Le ministère a mis en lignes des ressources pédagogiques à destination des enseignants. Déconstruire les théories conspirationnistes est un impératif selon Loïc Nicolas, chercheur en rhétorique du complot.
Depuis le vendredi 13 novembre et les attentats de Paris, plusieurs rumeurs et théories du complot se diffusent largement. Une vidéo sur YouTube remet en cause l’existence de l’attentat du boulevard Voltaire. Un article issu d’un site complotiste remet en cause la volonté de nuire des trois kamikazes du Stade France, et désigne le gouvernement, «complice de Daech», comme responsable des attentats. Le ministère de l’Education nationale, conscient du phénomène, a diffusé mercredi des ressources pédagogiques à destination des enseignants: articles de presse, résumé de colloques sur le sujet, vidéos explicatives.
«Les collégiens et lycéens ne s’informent pas avec les médias traditionnels mais sur les réseaux sociaux, explique-t-on au ministère. Pour eux, les informations des grands médias arrivent en même temps que des rumeurs et articles de sites complotistes, et ils ne savent pas forcément faire la différence».
«Il y aura toujours du fantasme et de l’intrigue»

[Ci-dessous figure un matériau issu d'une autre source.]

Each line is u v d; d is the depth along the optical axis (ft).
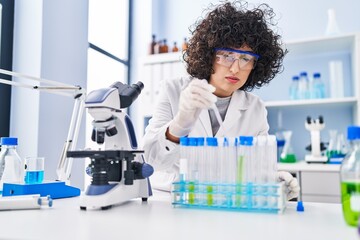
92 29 9.73
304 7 10.35
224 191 2.92
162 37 11.76
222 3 5.41
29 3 6.69
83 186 7.45
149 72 10.03
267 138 2.95
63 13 7.18
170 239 1.95
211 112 5.31
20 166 4.33
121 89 3.44
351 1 9.86
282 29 10.48
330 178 7.66
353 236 1.99
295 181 3.17
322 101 8.68
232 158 3.00
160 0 11.92
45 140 6.56
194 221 2.44
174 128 3.83
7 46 6.58
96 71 9.93
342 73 9.26
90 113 3.19
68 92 4.48
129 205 3.20
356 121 8.73
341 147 8.58
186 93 3.75
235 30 4.53
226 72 4.63
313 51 9.75
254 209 2.82
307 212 2.82
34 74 6.55
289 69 10.21
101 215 2.70
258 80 5.32
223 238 1.97
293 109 10.01
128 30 11.60
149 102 9.92
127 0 11.57
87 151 3.11
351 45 9.15
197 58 4.97
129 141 3.47
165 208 3.02
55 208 3.06
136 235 2.04
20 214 2.77
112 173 3.22
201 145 3.10
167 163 4.07
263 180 2.91
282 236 2.01
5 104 6.48
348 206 2.32
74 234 2.07
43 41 6.61
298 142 9.92
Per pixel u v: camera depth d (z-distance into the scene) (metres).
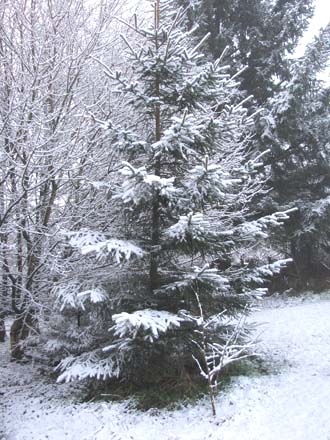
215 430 5.00
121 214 6.89
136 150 6.23
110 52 9.50
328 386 6.06
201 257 7.11
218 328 6.69
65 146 7.57
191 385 6.17
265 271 6.89
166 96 6.63
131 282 6.71
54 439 5.45
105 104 8.78
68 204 8.51
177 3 15.91
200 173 5.73
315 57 15.09
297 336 9.84
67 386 7.53
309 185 16.98
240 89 18.25
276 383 6.38
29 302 8.16
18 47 8.22
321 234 15.98
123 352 6.14
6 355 9.65
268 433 4.75
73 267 7.65
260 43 17.67
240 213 8.49
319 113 17.12
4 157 7.37
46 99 8.25
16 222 7.77
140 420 5.54
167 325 5.42
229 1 17.91
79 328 7.76
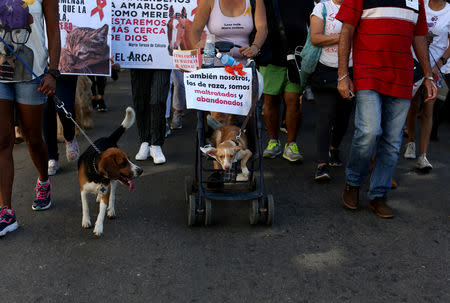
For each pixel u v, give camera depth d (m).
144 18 5.58
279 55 5.38
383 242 3.72
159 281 3.11
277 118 5.84
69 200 4.51
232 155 3.92
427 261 3.42
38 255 3.44
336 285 3.09
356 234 3.86
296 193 4.77
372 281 3.14
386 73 3.85
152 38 5.63
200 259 3.41
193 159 5.91
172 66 5.64
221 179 4.35
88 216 3.90
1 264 3.31
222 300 2.90
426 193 4.82
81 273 3.20
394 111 3.98
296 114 5.54
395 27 3.80
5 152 3.75
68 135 5.35
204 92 3.99
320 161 5.02
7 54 3.59
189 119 8.20
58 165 5.37
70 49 5.37
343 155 6.11
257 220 3.90
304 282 3.12
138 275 3.18
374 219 4.16
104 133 7.13
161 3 5.57
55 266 3.29
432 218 4.20
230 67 3.92
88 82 7.24
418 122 7.89
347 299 2.94
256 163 5.76
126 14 5.55
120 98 10.09
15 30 3.57
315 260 3.41
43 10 3.76
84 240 3.69
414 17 3.86
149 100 5.81
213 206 4.41
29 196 4.59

Pour Loïc Nicolas, chercheur à l’université Libre de Bruxelles et coauteur des Rhétoriques de la conspiration (CNRS éditions, 2010), les jeunes sont particulièrement visés par les théories conspirationistes. A leur âge, il est normal d’ «essayer de mettre en difficulté les théories officielles et les personnages publics», un «défi de l’autorité» plutôt banal. Le phénomène n’est pas nouveau, mais il serait accentué aujourd’hui par «la crise économique et le désoeuvrement que peut ressentir une certaine part de la jeunesse».
Avec les réseaux sociaux, les théories du complot touchent particulièrement les jeunes, qui les partagent parfois sans réfléchir. «Les jeunes sont très férus et fort capables d’utiliser les médias sociaux. Ils y relaient des informations très rapidement, sans les vérifier. Mais y croient-ils vraiment?» se demande le chercheur. «Ces jeunes ont été nourris par un besoin de transparence absolue. Il faut leur expliquer que la transparence ne sera jamais parfaite, qu’il y aura toujours du fantasme et de l’intrigue».
«Il ne faut pas critiquer l’outil, mais réapprendre à l’utiliser»
S’il n’existe pas aujourd’hui de «boite a outils pour lutter contre les théories complotistes», le chercheur recommande de travailler sur les outils informatiques et les sources variées qu’on y trouve. Comment et où chercher l’information, y compris sur des espaces qui se définissent comme «alternatifs», pour «comprendre leurs logiques sans y adhérer». La pire erreur serait de «faire comme si les théories du complot n’existaient pas. Cela les renforce! Il faut les affronter».
Le chercheur recommande également de «travailler le débat en classe, mais de façon sereine et informée». Il pense que «la pratique de l’oral et de la confrontation» est essentielle pour développer l’esprit critique des élèves. Finalement, Loïc Nicolas ne dramatise pas la situation et pense qu’il ne faut surtout pas stigmatiser les réseaux sociaux, simplement parce qu’on ne comprend pas comment ils fonctionnent. «Sur les réseaux sociaux, les jeunes s’informent, ils écrivent. Certes, c’est parfois hasardeux et pas forcément cohérent. Mais il ne faut pas critiquer l’outil, mais réapprendre à l’utiliser». En définitive, le chercheur est persuadé qu’il faut «avoir confiance dans la jeunesse.»